Le "devoir de mémoire" à l'Assemblée nationale : une injonction économique et sociale

Par Mbertrand @MIKL_Bertrand

L'injonction du "devoir de mémoire" est devenue à la mode depuis les années 1990. Si la plupart des historiens ont pris leur distance avec cette expression, ils n'en ont pas moins interrogé l'émergence et l'omniprésence de cette catégorie dans les usages publics de l'histoire. Cette utilisation est notamment récurrente à l'Assemblée nationale où les députés invoquent régulièrement la mémoire lors des débats, des questions au gouvernement ou bien même dans les projets de lois.

Indemniser les pupilles de la Nation par "devoir de mémoire"

Depuis le début de l'année 2013, plusieurs députés de l'UMP ont interrogé le ministère des Anciens combattants sur la possibilité d'un élargissement de la catégorie des "pupilles de la Nation". Le Gouvernement de la France a en effet successivement reconnu le droit à indemnisation des orphelins dont les parents ont été victimes de persécutions antisémites et racistes pendant la Seconde Guerre mondiale (décret n° 2000-657 du 13 juillet 2000) et des orphelins dont les parents ont été victimes de la barbarie nazie (décret n° 2004-751 du 27 juillet 2004) sans jamais répondre aux revendications similaires des orphelins dont les parents sont morts pour faits de guerre et reconnus par la mention « Mort pour la France ».

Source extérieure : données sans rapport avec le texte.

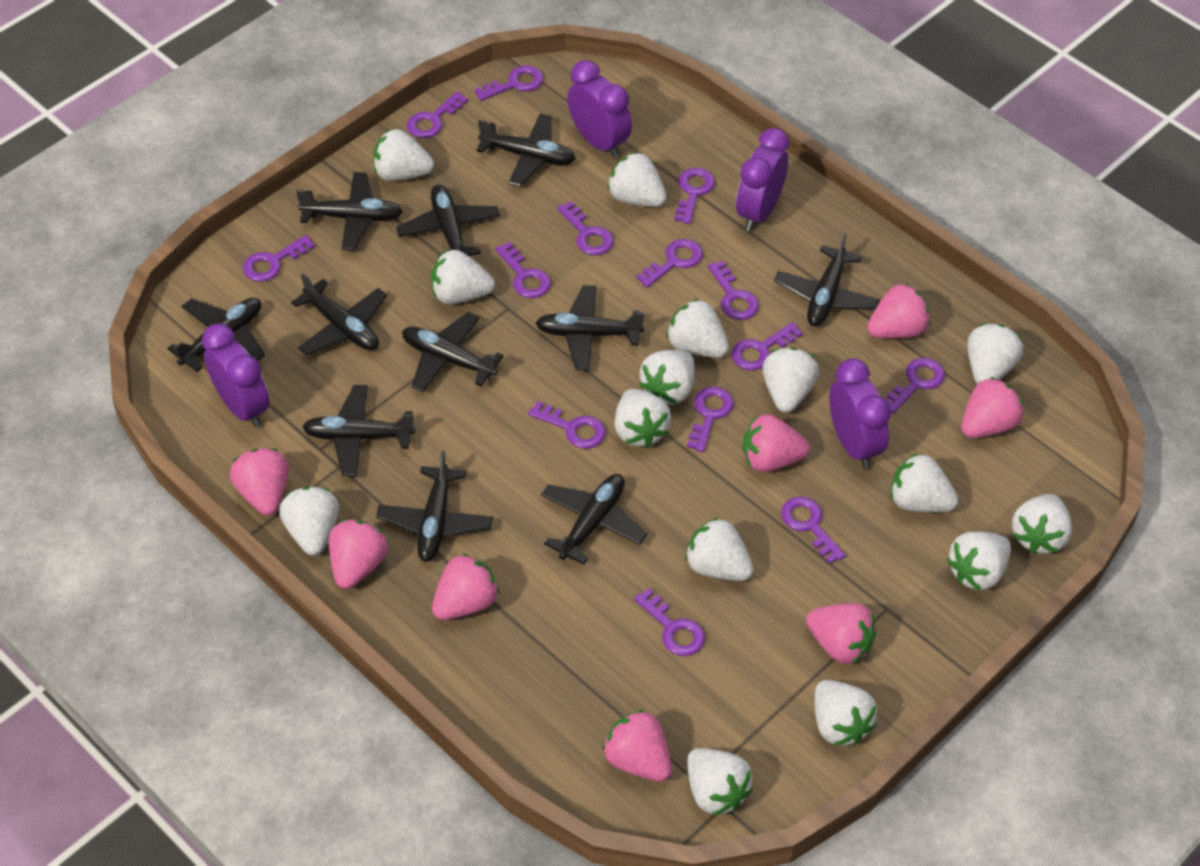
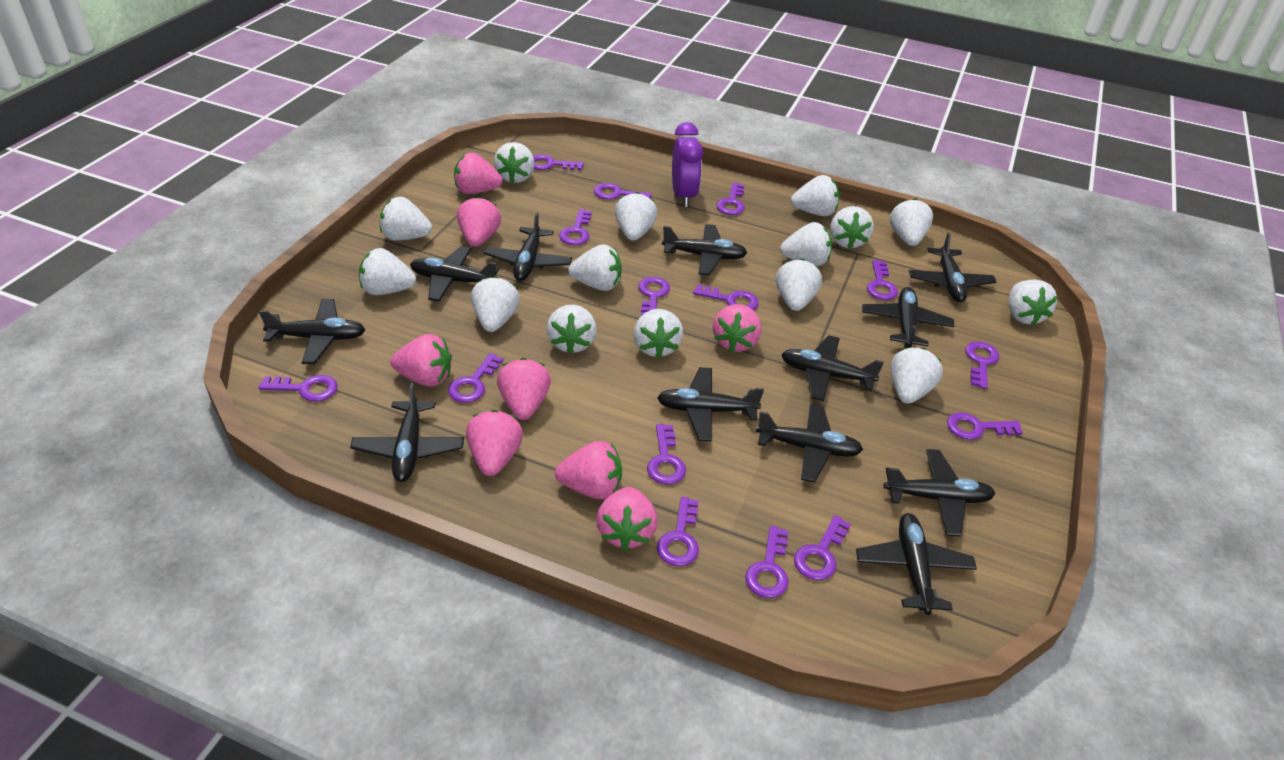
black plane: [167,298,265,372] [291,273,387,356] [296,172,403,250] [302,385,415,477] [376,451,493,562] [396,185,500,258] [402,312,504,392] [476,113,576,187] [535,285,645,370] [541,474,647,565] [774,233,880,326] = 11 -> [259,299,365,364] [350,383,464,482] [410,246,499,302] [484,212,572,281] [657,367,764,442] [662,224,747,276] [756,403,863,482] [781,335,884,401] [856,513,977,615] [862,287,954,348] [884,449,996,537] [909,233,996,302] = 12
purple clock: [202,323,270,428] [567,60,632,158] [736,128,789,231] [829,358,891,469] = 4 -> [672,122,703,207] = 1
purple key: [243,235,315,282] [407,92,468,138] [474,65,543,101] [495,242,551,298] [528,401,606,449] [557,201,614,255] [634,588,705,656] [636,239,703,288] [674,168,715,224] [687,387,734,452] [708,261,759,320] [731,322,803,370] [781,497,846,564] [884,358,945,413] = 14 -> [258,375,337,402] [448,353,503,403] [533,154,584,170] [559,209,592,245] [594,183,652,200] [638,277,670,316] [647,424,686,485] [657,497,699,566] [693,284,758,310] [716,182,745,215] [745,526,789,598] [794,515,851,580] [867,260,898,300] [947,412,1023,440] [965,341,999,389] = 15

Parmi les députés qui relaient cette demande, trois invoquent explicitement le "devoir de mémoire :

  1. Georges Fenech (UMP - Rhône) qui considère que la catégorie doit être élargie pour "perpétuer le devoir de mémoire".
  2. Dominique Nachury (UMP - Rhône) qui pense que cette décision permettra "d'assurer le devoir de mémoire".
  3. Marcel Bonnot (UMP - Doubs) qui défend la même mesure dans une formule plus solennelle : "Notre Nation n'a pas seulement un devoir de mémoire, elle a également un devoir de reconnaissance et de réparation"

Sans se prononcer sur la légitimité d'une telle revendication, il est intéressant de constater que les députés considèrent le versement d'une indemnité comme une manifestation du "devoir de mémoire", comme si la reconnaissance de ces orphelins par l’État devait obligatoirement se concrétiser par un geste financier.

La réponse du gouvernement permet d'apporter des éléments expliquant cette différence de traitement, mais elle commence aussi par ces mots :

Très attaché au devoir de mémoire et comprenant la détresse et la souffrance de celles et ceux que la guerre a privé de leurs parents, le ministre délégué auprès du ministre de la défense, chargé des anciens combattants accorde une attention toute particulière à la situation des orphelins de guerre.

Site de l'Assemblée nationale

Cette fois-ci, l'usage de l'expression intervient comme une forme de justification, comme si le gouvernement craignait qu'on lui reproche de ne pas respecter une règle morale tacite.

Des maisons de retrait pour consacrer le "devoir de mémoire"

Plus récemment, c'est le député Thierry Solère (UMP - Hauts-de-Seine) qui a invoqué à nouveau le devoir de mémoire à propos des des établissements publics ou privés de retraite distingués sous le label « Bleuet de France ». Il existe en effet en France un réseau de 76 établissements adhérant à la charte du Bleuet de France et accueillant des anciens combattants et victimes de guerre. Dans sa question au gouvernement, le député indique que ce label a été créé "afin de consacrer le devoir de mémoire".

Encore une fois, l'expression est utilisée sous la forme d'une injonction envers l’État dans le cadre d'un débat relevant de droits sociaux envers les anciens combattants et victimes de guerre.

Concrètement, il apparaît évident que le "devoir de mémoire" est invoqué par les députés français pour relayer des revendications strictement économiques et sociales de la part d'associations d'anciens combattants et victimes de guerre. Cette liaison ne se vérifie pas cependant dans le discours officiel de la plupart des associations qui préfèrent généralement ne pas mélanger les deux domaines, distinguant clairement leurs actions "de solidarité" d'une part, et "de mémoire" d'autre part, comme nous pouvons le vérifier sur le site du Bleuet de France mais aussi dans les statuts de l'association nationale des pupilles de la nation, orphelins de guerre ou du devoir

A défaut d'une définition précise de cette expression, le "devoir de mémoire" fait donc bien l'objet d'usages différenciés en fonction de son auteur et de son contexte d'énonciation, y compris lorsqu'il est censé être invoqué dans un même objectif final.